Я нажал курок револьвера с мыслью: «Вот теперь он не выстрелит, это пистолет Дерри, и он не выстрелит».
Но тот выстрелил. Пуля попала Даннингу в плечо. На его белой рубашке расцвела красная роза. От удара пули он крутнулся в сторону, но тут же пошел на меня вновь. Поднял свою кувалду. Цветок на его рубашке разрастался, но, было похоже, он этого не ощущал.
Я вновь нажал курок, но в этот момент меня кто-то толкнул и пуля полетела вверх, в никуда. Это был Гарри.
— Стой, отец! — голос его дрожал. — Стой, а то я тебя застрелю!
В мою сторону, в сторону кухни полз на карачках Артур «Тугга» Даннинг. Как только Гарри выстрелил из своего духового ружья — «пха-чху», — как Даннинг-отец опустил кувалду на голову Тугги. Лицо мальчика залила река крови. Фрагменты костей и куски волос взлетели высоко вверх; каплями крови забрызгало потолочные светильники. Эллен и миссис Даннинг кричали и кричали.
Я восстановил равновесие и выстрелил в третий раз. Этот выстрел вырвал Даннингу правую щеку до уха, но все равно его не остановил. «Он не человек», — вот что промелькнуло мне тогда, и именно это я думаю и сейчас. Все, что я видел в его слезливых глазах, в его чавкающем рте — казалось, он не вдыхает воздух, а грызет его, — принадлежало какой-то клокочущей пустоте.
— Кто ты на хер такой? — вновь повторил он, и тогда: — Ты вторгся сюда незаконно.
Он отвел кувалду назад и взмахнул ею кругом, по широкой горизонтальной дуге. Я присел, подогнув колени, и одновременно пригнулся, и хотя, казалось, двадцатифунтовая кувалда меня совсем не зацепила — я не ощутил боли, тогда нет, — горячая волна пролетела мимо моего затылка. Револьвер вылетел из моих пальцев, ударился об стену и отскочил в угол. Что-то теплое стекало вниз с одной стороны моего лица. Понял ли я, что он зацепил меня как раз достаточно, чтобы пропахать канаву шестидюймовой длины в моем скальпе? Что он не попал, чтобы вырубить меня или убить меня наповал, всего лишь на какую-то одну восьмую дюйма? Не могу сказать. Все это случилось менее чем за минуту; возможно, прошло всего лишь тридцать секунд. Монетка жизни оборачивается мельком, и направление движения меняет быстро.
— Убегай прочь отсюда! — закричал я Трою. — Хватай сестру и убегай! Кричи о помощи! Кричи изо всех своих…
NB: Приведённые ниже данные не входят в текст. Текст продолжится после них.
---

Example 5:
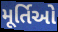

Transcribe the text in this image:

મૂર્તિઓ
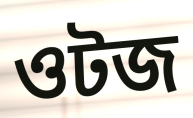
ওটজ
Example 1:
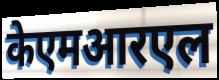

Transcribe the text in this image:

केएमआरएल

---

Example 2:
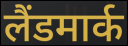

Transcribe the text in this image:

लैंडमार्क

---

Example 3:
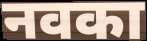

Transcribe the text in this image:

नवका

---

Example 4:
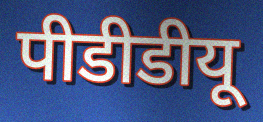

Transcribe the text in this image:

पीडीडीयू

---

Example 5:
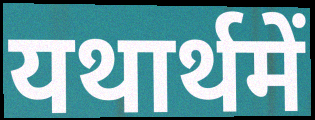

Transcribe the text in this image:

यथार्थमें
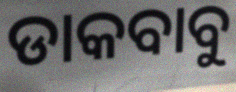
ଡାକବାବୁ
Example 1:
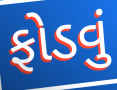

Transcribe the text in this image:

ફોડવું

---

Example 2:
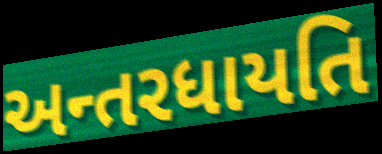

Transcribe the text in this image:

અન્તરધાયતિ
Даннинг взмахнул кувалдой. Я отскочил назад, и головка кувалды зарылась в стену, сокрушив дранку, которая высыпалась тучей извести навстречу плавающему в воздухе пороховому дыму. Телевизор так и продолжал работать. Все еще играли скрипки, все еще звучала «музыка убийства».
Даннинг все еще старался вырвать кувалду из стены, и тут что-то промелькнуло мимо меня. Это было духовое ружьишко «Дейзи». Его кинул Гарри. Оно встряло дулом в разорванную, окровавленную щеку Даннинга, и тот завопил от боли.
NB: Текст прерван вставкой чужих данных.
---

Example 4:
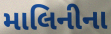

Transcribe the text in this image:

માલિનીના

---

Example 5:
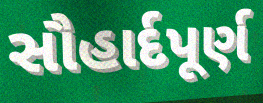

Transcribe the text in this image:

સૌહાર્દપૂર્ણ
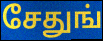
சேதுங்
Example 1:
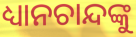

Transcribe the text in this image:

ଧ୍ୟାନଚାନ୍ଦଙ୍କୁ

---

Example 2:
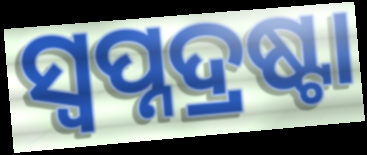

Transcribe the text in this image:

— Ты, сучий выблядок! Я тебя за это убью!
Трой нес Эллен к двери. «Хоть здесь хорошо, — подумал я. — По крайней мере, я изменил хоть что-то…»
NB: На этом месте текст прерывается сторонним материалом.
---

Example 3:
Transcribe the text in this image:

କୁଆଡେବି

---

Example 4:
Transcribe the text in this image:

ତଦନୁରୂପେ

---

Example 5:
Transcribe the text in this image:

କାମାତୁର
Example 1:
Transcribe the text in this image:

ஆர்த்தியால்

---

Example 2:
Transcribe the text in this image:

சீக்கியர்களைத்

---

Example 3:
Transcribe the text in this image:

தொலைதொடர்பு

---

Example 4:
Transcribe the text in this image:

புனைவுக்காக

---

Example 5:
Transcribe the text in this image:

Но раньше, чем он успел ее вынести, кто-то сначала заполнил собой косяк, а потом ввалился вовнутрь, сбив Троя с девочкой на пол. Я лишь краем глаза отметил это, так как Фрэнк Даннинг выдернул кувалду и уже шел на меня. Я пошел на попятную, одной рукой подтолкнув Гарри к кухне.
— Через заднюю дверь, сынок. Быстрей. Я его задержу, пока ты…
Фрэнк Даннинг вскрикнул и оцепенел. В тот же мгновение что-то вылезло из его груди. Это случилось, как какой-то магический трюк. Та вещь была так измазана в крови, что мне понадобилось не меньше секунды, чтобы понять, что это такое: острие штыка.
— Это тебе за мою сестру, уебок, — прокричал Билл Теркотт. — За Клару.
13
Даннинг упал на пол, ступни в гостиной, голова в арке между гостиной и кухней. Но не распластался. Острие штыка встряло в пол и поддерживало его. Один раз у него дернулась нога, а потом он затих. Выглядело это так, словно он умер во время упражнений по отжиманию.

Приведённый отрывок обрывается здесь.